For all of our programs, impact assessment reveals agency strength at every level. There is no doubt that the state of the Amherst Survival Center is strong and healthy. Our broadest goal now is to maximize community impact. As we continue to grow, we will aim to achieve it fully.

Sunday, June 17, 2007

Universal Laws

Physicists claim that the total number of atoms in the universe remains constant, that matter is neither created nor destroyed. Our Free Store, a “store” where donations of house wares and clothing are made available to consumers, free of charge, is a great example of the way in which universal matter is conserved. Donors bring in items they no longer need and feel satisfied that their old things are serving a useful purpose. Shoppers, in turn, have an opportunity to provide for their families in times of economic insecurity.

The slice o’ cosmic matter that passes through the Survival Center is broad, from clothing so worn that it falls apart at the touch to scarily persistent items that could probably survive a nuclear holocaust. One of my favorite examples of the latter is the wooden tie that came in April. It’s made of heavy, brown wood and looks like something Pinocchio might wear if he grew up to be a used car salesman. The tie hangs heavy, at about 8 ounces. To get a feel for the weight, I’d recommend wearing a large baking potato on a string around your neck to work one day.
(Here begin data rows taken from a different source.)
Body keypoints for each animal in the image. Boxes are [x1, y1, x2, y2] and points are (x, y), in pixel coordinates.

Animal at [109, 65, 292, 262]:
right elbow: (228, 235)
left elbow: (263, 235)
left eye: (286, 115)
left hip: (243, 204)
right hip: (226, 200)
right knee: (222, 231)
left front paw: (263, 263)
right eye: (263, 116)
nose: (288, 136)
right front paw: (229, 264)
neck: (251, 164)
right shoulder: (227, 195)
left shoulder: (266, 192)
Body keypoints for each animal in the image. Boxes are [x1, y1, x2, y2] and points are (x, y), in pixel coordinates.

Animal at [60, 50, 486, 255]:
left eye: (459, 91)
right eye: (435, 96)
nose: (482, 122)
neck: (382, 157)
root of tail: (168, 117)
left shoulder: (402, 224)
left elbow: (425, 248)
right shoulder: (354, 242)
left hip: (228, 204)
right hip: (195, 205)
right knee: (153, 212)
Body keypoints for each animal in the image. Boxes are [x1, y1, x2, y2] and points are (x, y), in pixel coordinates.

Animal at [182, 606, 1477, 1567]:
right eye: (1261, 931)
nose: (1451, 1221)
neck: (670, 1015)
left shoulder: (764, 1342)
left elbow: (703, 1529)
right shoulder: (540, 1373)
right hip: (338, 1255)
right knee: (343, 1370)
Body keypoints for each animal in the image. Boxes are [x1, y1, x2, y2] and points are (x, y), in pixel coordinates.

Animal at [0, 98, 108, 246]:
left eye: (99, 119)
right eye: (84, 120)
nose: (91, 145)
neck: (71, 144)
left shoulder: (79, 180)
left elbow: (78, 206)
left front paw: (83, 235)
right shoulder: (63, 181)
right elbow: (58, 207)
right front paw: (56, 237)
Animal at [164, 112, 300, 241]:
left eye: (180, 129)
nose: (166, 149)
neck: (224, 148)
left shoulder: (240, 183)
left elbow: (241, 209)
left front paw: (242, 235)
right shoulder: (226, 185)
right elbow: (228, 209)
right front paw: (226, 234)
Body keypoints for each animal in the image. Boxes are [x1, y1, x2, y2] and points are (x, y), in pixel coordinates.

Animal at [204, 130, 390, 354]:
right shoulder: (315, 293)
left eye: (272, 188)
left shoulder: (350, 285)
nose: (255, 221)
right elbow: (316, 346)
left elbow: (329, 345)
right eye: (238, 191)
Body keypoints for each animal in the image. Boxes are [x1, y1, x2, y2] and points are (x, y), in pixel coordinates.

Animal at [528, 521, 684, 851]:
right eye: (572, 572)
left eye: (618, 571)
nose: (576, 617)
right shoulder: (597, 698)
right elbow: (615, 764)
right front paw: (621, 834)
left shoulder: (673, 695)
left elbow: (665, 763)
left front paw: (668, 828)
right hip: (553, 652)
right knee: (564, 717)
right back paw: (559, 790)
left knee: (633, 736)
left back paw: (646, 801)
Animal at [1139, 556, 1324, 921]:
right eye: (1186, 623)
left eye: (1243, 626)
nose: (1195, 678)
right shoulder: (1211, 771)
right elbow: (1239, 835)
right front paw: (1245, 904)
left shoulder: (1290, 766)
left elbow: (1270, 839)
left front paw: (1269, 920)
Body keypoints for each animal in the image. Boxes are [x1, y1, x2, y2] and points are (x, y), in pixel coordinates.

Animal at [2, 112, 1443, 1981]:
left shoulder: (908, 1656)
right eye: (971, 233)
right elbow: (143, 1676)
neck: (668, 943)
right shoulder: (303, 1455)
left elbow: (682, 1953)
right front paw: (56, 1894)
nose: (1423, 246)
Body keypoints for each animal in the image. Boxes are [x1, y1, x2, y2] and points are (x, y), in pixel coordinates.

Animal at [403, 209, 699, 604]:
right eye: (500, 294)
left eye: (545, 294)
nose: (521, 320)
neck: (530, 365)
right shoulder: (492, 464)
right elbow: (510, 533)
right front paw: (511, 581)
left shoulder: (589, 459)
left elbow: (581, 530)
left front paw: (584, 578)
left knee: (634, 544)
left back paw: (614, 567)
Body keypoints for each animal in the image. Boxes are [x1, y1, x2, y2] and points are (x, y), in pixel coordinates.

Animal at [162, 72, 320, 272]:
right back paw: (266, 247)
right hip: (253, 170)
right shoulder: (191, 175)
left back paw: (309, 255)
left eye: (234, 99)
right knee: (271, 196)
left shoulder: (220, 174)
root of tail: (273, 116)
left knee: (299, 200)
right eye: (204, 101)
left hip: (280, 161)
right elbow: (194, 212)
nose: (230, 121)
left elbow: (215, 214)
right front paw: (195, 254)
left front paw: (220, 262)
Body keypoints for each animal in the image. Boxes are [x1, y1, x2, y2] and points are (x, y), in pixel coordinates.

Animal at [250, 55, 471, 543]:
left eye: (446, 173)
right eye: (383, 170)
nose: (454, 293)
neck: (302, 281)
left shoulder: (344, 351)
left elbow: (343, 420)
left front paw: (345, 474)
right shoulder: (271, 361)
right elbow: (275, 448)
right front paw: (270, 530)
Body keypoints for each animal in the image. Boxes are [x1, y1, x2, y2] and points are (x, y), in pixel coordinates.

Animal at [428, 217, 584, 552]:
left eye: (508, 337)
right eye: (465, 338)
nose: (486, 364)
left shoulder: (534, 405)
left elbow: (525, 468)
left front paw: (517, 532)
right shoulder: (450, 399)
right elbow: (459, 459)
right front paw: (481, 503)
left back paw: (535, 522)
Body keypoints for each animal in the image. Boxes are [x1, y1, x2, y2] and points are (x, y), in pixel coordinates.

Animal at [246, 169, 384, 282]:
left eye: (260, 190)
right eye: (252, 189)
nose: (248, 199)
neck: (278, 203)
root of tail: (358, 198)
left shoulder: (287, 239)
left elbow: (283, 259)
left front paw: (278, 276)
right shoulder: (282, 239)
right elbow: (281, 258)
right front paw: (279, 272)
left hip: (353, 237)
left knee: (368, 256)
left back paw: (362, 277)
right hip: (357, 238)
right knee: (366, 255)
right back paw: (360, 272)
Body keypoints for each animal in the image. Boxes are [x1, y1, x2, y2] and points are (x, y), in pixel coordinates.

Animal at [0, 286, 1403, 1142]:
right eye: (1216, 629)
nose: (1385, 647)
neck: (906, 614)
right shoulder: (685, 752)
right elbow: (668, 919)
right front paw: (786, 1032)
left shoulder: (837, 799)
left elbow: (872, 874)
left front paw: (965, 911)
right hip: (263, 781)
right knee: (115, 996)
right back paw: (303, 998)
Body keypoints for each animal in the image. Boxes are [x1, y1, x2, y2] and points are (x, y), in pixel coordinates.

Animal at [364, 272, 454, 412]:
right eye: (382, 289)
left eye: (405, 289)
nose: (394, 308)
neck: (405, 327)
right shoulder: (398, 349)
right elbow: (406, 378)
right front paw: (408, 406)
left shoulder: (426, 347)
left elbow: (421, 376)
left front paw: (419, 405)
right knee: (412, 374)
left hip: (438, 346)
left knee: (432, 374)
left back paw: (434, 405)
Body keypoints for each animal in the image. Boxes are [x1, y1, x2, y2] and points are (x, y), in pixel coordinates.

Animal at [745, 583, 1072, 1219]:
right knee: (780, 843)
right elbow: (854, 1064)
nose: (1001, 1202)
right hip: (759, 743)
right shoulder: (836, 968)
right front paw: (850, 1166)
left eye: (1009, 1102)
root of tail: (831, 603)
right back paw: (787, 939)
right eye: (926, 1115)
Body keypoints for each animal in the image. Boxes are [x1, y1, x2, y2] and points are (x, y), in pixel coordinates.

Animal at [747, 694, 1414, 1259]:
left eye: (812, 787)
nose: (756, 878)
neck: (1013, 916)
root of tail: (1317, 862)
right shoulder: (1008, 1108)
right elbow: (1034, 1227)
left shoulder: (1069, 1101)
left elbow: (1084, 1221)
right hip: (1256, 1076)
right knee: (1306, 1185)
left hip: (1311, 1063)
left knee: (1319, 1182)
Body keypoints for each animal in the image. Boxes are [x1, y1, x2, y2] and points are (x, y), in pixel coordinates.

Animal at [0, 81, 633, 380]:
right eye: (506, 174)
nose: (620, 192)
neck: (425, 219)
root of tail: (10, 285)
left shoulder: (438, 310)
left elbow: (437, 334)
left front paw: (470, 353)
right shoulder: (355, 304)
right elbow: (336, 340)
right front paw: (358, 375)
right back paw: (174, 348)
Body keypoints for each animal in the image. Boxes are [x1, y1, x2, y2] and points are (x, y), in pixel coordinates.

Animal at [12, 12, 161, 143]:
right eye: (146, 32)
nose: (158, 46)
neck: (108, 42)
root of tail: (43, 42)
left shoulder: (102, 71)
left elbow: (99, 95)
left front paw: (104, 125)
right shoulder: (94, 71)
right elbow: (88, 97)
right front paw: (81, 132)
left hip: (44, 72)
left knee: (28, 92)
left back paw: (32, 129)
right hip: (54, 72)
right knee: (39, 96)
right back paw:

Believe me, this tie will outlast all of us, and possibly even the universe itself.


We do get many wonderful donations, though. In 2006, for example, we received an impressive 122, 599 pounds of clothing and household goods, the majority of which were put to excellent use. Yet I wouldn’t blame our volunteer sorters for fantasizing about alternative universes where perhaps there is a way for at least some of the more problematic matter to simply disappear. This is because approximately 50,000 pounds (41%) of what came in last year was either dirty, torn, broken, way out of season, or otherwise unusable. The Center is responsible for sorting and disposing of all of it. This presents a potentially expensive and difficult challenge, especially when you consider that our “sorting room” is the width of a single bowling lane, and a good deal shorter.

This problem is one I know that is shared by all of the local Survival Centers—see for example the recent article in the Hampshire Gazette—and is in some ways a small price to pay for the outpouring of generosity supporting the Center. I am looking, though, for a clearer way to communicate our needs that will help donors make decisions about what to contribute.

Someone recently suggested the simple guideline that if you wouldn’t give it to a friend, then we probably cannot give it out at the Center. This points in the right direction, but I’m not sure that it says enough. I worry that the more egregious dumping of useless or ruined goods reflects a profound misunderstanding of the people who frequent the Store and the situation that they find themselves in. This is an issue, of course, that extends further than old clothing and wooden ties. It highlights the need for our work at the Center to deepen, to move beyond just supplying basic needs and more toward engaging the community in understanding the realities that bring people into the Center and in creating a universe where the Free Store is no longer a necessity.